Michael Manzo, a former Jersey City arson investigator, City Council candidate, aide to Public Safety Director James Shea, and “Operation Bid Rig” figure, has pled guilty to assaulting a man on Sip Avenue in 2020.
According to the Hudson County Prosecutor’s Office, Manzo and his son-in-law Kevin Fernandez, who participated in the assault, pled guilty in Friday to third degree Aggravated Assault.
As part of the plea agreement, both men will be permitted to enter pretrial intervention at their sentencing in December, thus avoiding a jail sentence.
Both were indicted last year in connection with a September 22, 2020 assault that put a man in the hospital with a broken jaw and broken teeth.
Videos taken from local security cameras showed Manzo and Fernandez confronting Saleh Iftikhar in the area of Sip and Bryant Avenues and accusing him of having stolen several items and $300 in cash from Fernandez’s unlocked Jeep.
A short time later, a witness called 911 and reported the assault. “It seems like somebody’s getting beat up on the corner. They were accused of stealing something but two people are beating up this person really bad.”
Body cam footage showed the police arriving and finding Iftikhar sitting on the sidewalk and Manzo and Fernandez standing nearby. Iftikhar was placed against a wall and searched. An officer said, “He’s got drugs and shit.” Iftikhar was cuffed and put into the back seat of a police car.

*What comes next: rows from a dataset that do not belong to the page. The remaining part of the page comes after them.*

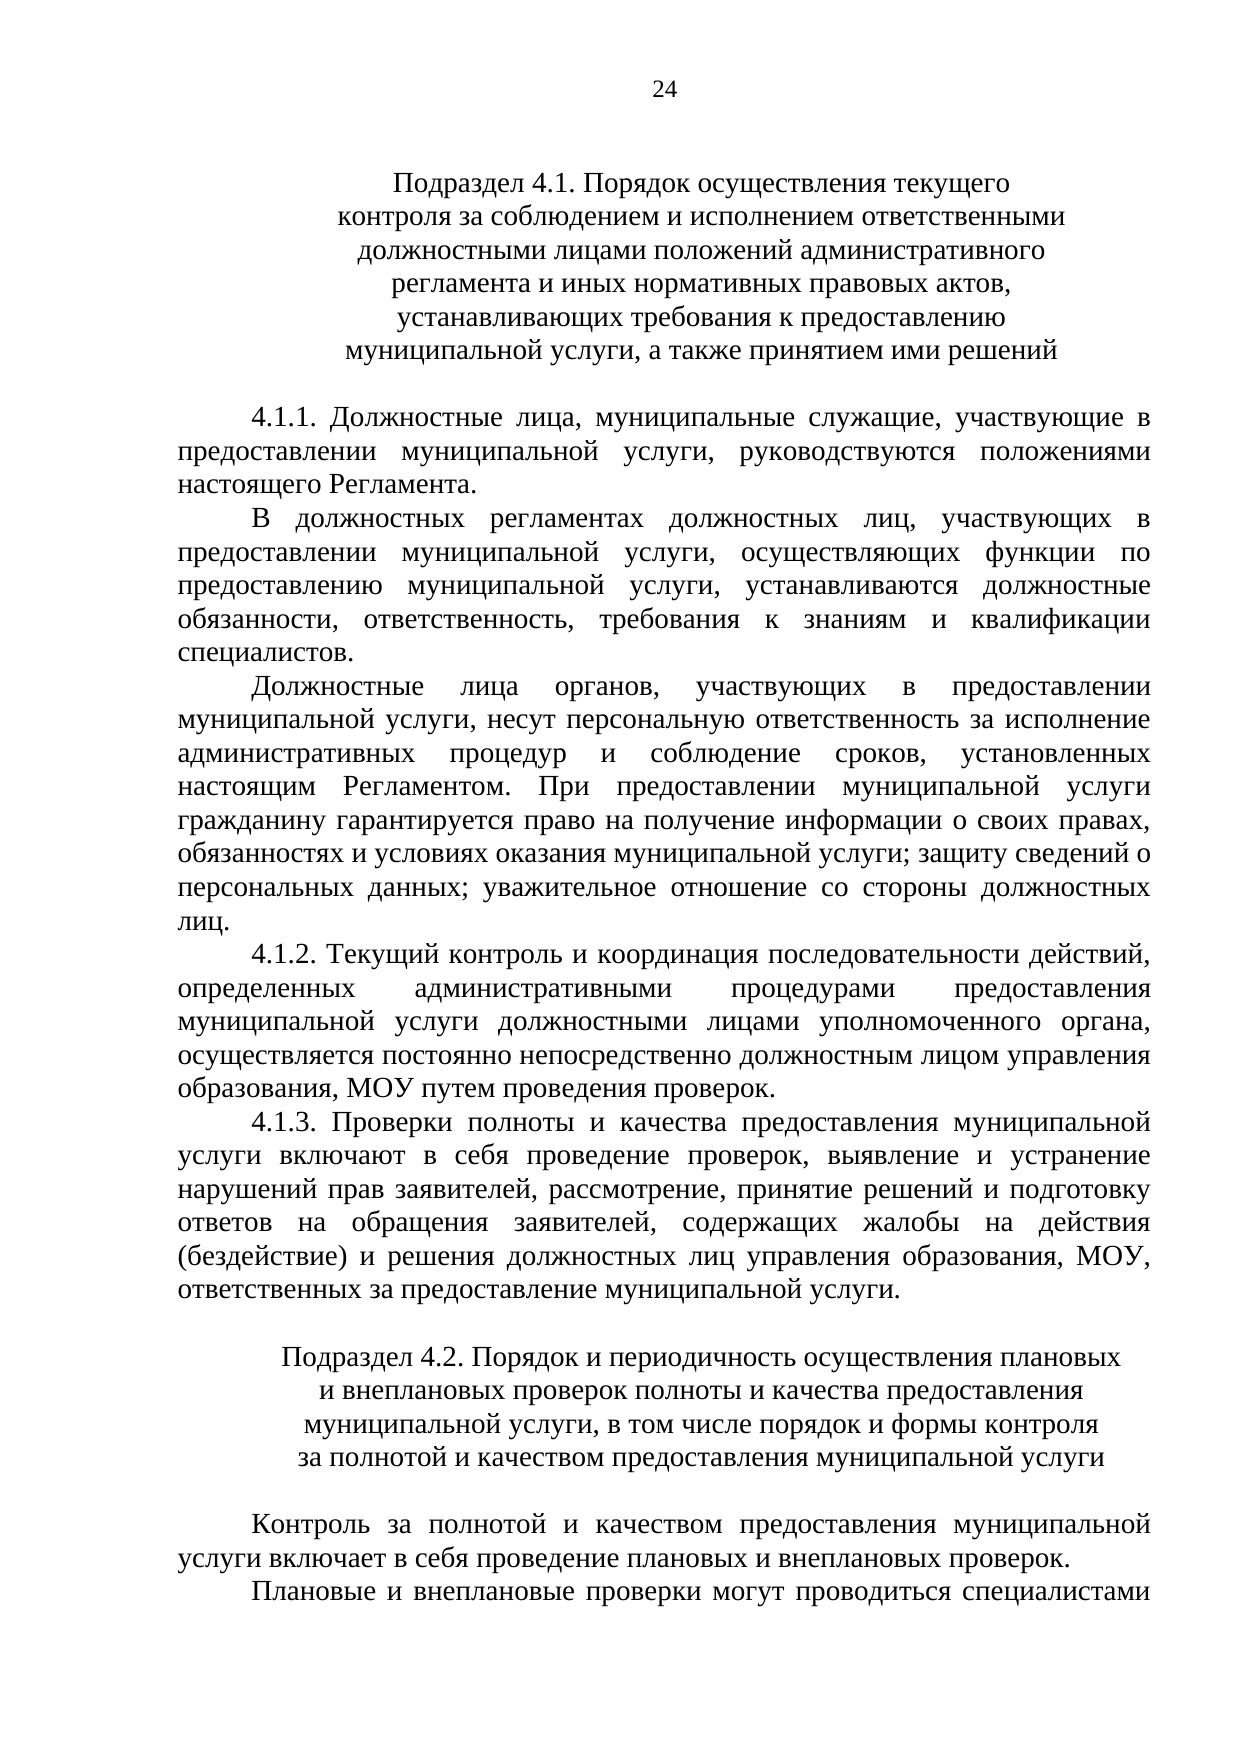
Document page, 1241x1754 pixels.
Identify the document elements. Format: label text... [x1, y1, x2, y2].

text контроля за соблюдением и исполнением ответственными [177, 198, 1152, 232]
text устанавливающих требования к предоставлению [177, 299, 1152, 332]
text 4.1.3. Проверки полноты и качества предоставления муниципальной услуги включают в себя проведение проверок, выявление и устранение нарушений прав заявителей, рассмотрение, принятие решений и подготовку ответов на обращения заявителей, содержащих жалобы на действия (бездействие) и решения должностных лиц управления образования, МОУ, ответственных за предоставление муниципальной услуги. [177, 1104, 1152, 1305]
text регламента и иных нормативных правовых актов, [177, 265, 1152, 299]
text Подраздел 4.2. Порядок и периодичность осуществления плановых [177, 1339, 1152, 1372]
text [177, 1573, 1152, 1607]
text муниципальной услуги, а также принятием ими решений [177, 332, 1152, 366]
text Должностные лица органов, участвующих в предоставлении муниципальной услуги, несут персональную ответственность за исполнение административных процедур и соблюдение сроков, установленных настоящим Регламентом. При предоставлении муниципальной услуги гражданину гарантируется право на получение информации о своих правах, обязанностях и условиях оказания муниципальной услуги; защиту сведений о персональных данных; уважительное отношение со стороны должностных лиц. [177, 668, 1152, 936]
text за полнотой и качеством предоставления муниципальной услуги [177, 1439, 1152, 1473]
text должностными лицами положений административного [177, 232, 1152, 265]
text 4.1.1. Должностные лица, муниципальные служащие, участвующие в предоставлении муниципальной услуги, руководствуются положениями настоящего Регламента. [177, 399, 1152, 500]
text и внеплановых проверок полноты и качества предоставления [177, 1372, 1152, 1406]
text В должностных регламентах должностных лиц, участвующих в предоставлении муниципальной услуги, осуществляющих функции по предоставлению муниципальной услуги, устанавливаются должностные обязанности, ответственность, требования к знаниям и квалификации специалистов. [177, 500, 1152, 668]
text Контроль за полнотой и качеством предоставления муниципальной услуги включает в себя проведение плановых и внеплановых проверок. [177, 1506, 1152, 1573]
text Подраздел 4.1. Порядок осуществления текущего [177, 165, 1152, 198]
text муниципальной услуги, в том числе порядок и формы контроля [177, 1406, 1152, 1439]
text 4.1.2. Текущий контроль и координация последовательности действий, определенных административными процедурами предоставления муниципальной услуги должностными лицами уполномоченного органа, осуществляется постоянно непосредственно должностным лицом управления образования, МОУ путем проведения проверок. [177, 936, 1152, 1104]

Iftikhar cried, “They beat me…they broke my teeth.” A police officer responded, “Nah.” Iftikhar says, “No, I swear.” The officer said, “No, I doubt it.”
Standing on the sidewalk nearby, Manzo told the police that he confronted Iftikhar about the theft from Fernandez’s car. “He starts pushing and shoving me…we had a little spat back and forth…he starts the same thing with the pushing and shoving…we got on it a little bit, me and him. Then he tried to run…we tackle him over here.”
Separately, Fernandez told the police officer, “He took off running, I chased him down to here, and I tripped him.”
The story was first reported in December 2020 by the website Real Garden State which compiled the 911 call and body cam footage.
Later, in interviews with a detective, Manzo and Fernandez again gave differing accounts of what happened after they approached Iftikhar. Fernandez repeated that he had tripped him. Manzo said that Iftikhar had pushed him, forcing him to “defend himself” leading to Manzo’s “possibly” punching Iftikhar in the neck or arm.
Iftikhar was arrested and charged with possessing a vial of crack cocaine and drug paraphernalia.
While on route to central booking, the police reported that Iftikhar complained of pain in his mouth. The police noted that both cheeks were swollen and his mouth was bleeding. Iftikhar was taken to Jersey City Medical Center. The diagnosis: a broken jaw on both sides. Iftikhar underwent surgery after which his mouth was wired shut.
A detective who interviewed Iftikhar at the hospital reported that Iftikhar blamed two males he described as “father and son” for his injuries. “They beat me too much” Iftikhar told the detective.
On the morning of the incident, Manzo was reportedly working, in uniform and driving a city vehicle.
This was not Manzo’s first legal scrape. In 2009, Manzo was one of 44 public figures arrested in the infamous Operation Bid Rig case, pleading guilty to conspiracy to commit extortion. He admitted that he had accepted $5,000 from Solomon Dwek, a federal informant posing as a developer, in exchange for the promise of future help with a development on Garfield Avenue. At the time, Manzo was a candidate for Jersey City Council, a race he ultimately lost. Charges against Manzo were dropped when a court determined that the charges applied only to elected officials.
The incident involving Iftikhar was ignored by the local press. Months later, the real estate site Jersey Digs referred to it in an article about a Heights developer who brought a lawsuit claiming that Manzo had abused his position and shut down his project illegally in order “to teach [him] a lesson.”
Manzo continued to work as an aide to Public Safety Director Shea for over a year following the incident.
Manzo and Fernandez were facing from 5 to 10 years in state prison and a fine of up to $150,000.
According to the New Jersey Courts website “The Pretrial Intervention Program…seeks to render early rehabilitative services when such services can reasonably be expected to deter future criminal behavior.”
The Jersey City Times previously sought a comment from the administration on the case. There was no response.